ACTIVITY. Please repeat the line that has "55: (789, 172, 44.77)" and all lines after it, exactly as they appear, through the end of the entries.
[EXTRACTED INFORMATION Boundary: Start]
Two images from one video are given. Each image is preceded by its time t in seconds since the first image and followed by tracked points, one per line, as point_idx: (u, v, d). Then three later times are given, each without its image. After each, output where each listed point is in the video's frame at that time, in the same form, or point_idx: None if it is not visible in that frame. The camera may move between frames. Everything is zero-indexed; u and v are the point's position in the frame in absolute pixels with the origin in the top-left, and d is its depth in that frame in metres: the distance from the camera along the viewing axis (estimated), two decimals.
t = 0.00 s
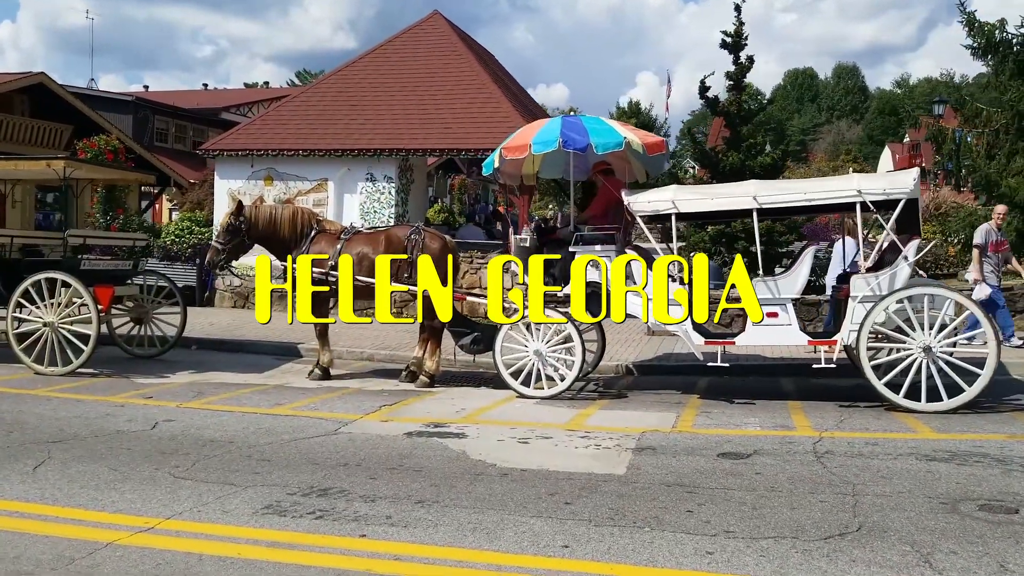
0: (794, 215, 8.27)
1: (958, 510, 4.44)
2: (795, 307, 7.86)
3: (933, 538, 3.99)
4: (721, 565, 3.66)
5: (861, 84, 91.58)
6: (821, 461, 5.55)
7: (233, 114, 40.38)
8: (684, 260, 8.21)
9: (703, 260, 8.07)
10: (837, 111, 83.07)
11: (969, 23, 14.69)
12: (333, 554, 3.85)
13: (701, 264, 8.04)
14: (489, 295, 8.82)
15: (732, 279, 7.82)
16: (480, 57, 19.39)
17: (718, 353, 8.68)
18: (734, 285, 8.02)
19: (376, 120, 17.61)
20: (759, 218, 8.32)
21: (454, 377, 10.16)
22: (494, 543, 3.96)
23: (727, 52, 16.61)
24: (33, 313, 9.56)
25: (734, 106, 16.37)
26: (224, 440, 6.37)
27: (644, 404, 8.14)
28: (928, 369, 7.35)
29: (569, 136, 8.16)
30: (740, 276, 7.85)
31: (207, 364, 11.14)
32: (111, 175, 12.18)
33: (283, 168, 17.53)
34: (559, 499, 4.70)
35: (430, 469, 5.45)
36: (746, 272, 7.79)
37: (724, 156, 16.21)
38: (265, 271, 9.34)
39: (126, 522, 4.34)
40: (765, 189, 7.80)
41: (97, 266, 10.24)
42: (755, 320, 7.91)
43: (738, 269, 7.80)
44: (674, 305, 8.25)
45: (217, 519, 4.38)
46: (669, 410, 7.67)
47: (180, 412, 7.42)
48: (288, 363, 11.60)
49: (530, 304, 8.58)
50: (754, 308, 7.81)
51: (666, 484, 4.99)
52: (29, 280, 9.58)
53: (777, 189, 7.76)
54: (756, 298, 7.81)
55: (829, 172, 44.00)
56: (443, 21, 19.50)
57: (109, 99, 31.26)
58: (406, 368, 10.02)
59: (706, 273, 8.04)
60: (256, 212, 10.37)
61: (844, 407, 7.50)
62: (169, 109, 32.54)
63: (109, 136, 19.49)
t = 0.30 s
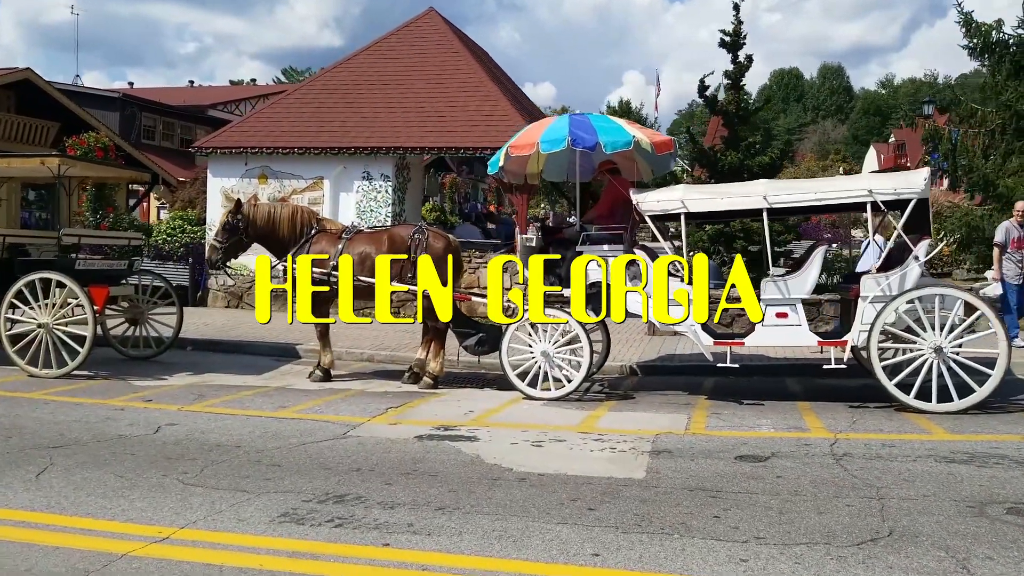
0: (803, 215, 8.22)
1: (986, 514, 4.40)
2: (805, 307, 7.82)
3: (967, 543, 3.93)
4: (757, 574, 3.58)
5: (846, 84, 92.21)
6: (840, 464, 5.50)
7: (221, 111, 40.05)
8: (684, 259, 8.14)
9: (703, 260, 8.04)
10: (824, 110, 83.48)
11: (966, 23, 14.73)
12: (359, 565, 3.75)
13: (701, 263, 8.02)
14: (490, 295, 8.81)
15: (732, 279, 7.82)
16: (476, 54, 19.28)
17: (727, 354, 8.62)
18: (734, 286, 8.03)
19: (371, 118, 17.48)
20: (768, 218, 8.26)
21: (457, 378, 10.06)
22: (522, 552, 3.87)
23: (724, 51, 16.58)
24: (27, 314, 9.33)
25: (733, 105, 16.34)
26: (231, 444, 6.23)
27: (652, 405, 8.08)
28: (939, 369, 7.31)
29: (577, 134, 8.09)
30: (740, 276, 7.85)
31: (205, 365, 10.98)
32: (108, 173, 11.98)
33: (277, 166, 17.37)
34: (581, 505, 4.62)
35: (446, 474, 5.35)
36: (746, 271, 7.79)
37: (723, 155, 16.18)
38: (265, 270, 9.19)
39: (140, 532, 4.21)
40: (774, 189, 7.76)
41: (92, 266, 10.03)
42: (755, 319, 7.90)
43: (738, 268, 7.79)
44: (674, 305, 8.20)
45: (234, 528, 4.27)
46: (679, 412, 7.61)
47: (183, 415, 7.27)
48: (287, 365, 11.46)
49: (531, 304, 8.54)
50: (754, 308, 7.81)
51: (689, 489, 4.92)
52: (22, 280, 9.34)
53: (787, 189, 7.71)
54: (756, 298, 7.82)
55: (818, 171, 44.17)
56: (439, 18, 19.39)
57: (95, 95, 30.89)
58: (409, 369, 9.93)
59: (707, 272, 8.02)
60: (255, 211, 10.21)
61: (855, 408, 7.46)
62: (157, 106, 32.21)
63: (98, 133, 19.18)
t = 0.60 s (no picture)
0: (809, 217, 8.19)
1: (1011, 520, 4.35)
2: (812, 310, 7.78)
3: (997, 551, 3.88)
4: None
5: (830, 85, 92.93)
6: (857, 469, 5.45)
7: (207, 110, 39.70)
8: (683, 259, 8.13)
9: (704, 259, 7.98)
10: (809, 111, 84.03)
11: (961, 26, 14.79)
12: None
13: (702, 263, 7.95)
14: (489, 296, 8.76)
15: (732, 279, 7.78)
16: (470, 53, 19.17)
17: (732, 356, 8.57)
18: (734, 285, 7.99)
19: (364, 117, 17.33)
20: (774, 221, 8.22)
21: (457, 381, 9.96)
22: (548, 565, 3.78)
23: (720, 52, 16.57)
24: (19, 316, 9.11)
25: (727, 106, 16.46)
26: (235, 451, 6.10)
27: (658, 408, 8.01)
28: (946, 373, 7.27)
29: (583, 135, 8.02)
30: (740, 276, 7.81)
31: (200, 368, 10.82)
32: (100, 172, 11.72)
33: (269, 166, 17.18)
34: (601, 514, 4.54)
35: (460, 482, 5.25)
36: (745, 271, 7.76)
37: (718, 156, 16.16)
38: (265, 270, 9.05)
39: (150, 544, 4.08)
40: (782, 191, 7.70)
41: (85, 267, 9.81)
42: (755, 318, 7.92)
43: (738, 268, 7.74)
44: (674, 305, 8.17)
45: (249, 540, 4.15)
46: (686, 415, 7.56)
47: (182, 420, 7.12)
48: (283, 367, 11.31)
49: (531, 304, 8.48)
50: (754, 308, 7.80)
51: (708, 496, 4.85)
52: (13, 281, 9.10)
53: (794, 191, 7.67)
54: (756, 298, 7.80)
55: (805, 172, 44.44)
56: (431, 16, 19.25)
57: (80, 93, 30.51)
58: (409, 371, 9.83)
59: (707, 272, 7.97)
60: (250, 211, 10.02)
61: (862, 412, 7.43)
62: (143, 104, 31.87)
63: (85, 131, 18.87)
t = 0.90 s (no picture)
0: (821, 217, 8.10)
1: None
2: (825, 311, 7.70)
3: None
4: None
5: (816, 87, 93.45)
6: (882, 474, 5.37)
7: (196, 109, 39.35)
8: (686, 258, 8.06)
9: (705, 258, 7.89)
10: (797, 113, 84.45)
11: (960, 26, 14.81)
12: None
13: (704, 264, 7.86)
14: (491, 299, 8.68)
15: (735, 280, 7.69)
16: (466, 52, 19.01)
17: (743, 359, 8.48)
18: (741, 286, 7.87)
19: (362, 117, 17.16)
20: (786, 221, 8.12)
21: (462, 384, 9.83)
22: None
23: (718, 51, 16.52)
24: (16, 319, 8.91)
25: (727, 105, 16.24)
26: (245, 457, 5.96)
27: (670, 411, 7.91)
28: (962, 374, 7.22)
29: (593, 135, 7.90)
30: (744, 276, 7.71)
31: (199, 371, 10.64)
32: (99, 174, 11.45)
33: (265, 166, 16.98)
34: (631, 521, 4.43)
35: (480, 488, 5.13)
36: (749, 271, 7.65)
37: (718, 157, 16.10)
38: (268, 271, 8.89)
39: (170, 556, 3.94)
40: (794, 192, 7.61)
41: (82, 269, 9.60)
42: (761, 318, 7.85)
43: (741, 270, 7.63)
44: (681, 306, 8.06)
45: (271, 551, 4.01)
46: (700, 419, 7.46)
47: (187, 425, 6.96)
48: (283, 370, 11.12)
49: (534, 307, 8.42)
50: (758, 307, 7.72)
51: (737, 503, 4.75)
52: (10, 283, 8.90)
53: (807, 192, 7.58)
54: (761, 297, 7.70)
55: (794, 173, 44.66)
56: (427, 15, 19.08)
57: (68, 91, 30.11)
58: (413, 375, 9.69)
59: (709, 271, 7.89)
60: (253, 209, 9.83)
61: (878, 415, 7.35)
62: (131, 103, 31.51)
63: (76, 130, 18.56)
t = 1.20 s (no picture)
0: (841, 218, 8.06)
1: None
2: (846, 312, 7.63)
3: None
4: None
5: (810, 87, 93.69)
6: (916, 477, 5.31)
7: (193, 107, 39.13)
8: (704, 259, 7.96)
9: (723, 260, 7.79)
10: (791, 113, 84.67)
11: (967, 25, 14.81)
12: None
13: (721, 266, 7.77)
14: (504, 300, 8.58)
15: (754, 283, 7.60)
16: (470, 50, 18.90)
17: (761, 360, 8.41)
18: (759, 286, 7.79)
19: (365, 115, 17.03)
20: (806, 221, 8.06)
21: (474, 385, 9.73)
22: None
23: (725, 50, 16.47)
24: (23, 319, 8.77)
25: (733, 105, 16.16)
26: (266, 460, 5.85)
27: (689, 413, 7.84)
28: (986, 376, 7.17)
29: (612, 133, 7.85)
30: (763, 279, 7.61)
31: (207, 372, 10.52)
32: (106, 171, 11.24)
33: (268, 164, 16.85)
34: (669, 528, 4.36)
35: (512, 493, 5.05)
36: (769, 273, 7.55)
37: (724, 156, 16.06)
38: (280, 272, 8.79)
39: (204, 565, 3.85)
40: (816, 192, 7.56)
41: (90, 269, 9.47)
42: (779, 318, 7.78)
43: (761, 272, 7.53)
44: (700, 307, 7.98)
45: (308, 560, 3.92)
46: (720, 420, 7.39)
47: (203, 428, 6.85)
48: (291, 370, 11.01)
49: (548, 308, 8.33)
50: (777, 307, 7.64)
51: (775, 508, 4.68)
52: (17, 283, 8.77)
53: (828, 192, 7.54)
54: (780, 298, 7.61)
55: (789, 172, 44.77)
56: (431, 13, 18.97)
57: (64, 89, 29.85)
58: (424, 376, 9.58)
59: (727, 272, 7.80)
[EXTRACTED INFORMATION Boundary: End]
OUTPUT OF THE TASK.
55: (789, 172, 44.77)
56: (431, 13, 18.97)
57: (64, 89, 29.85)
58: (424, 376, 9.58)
59: (727, 272, 7.80)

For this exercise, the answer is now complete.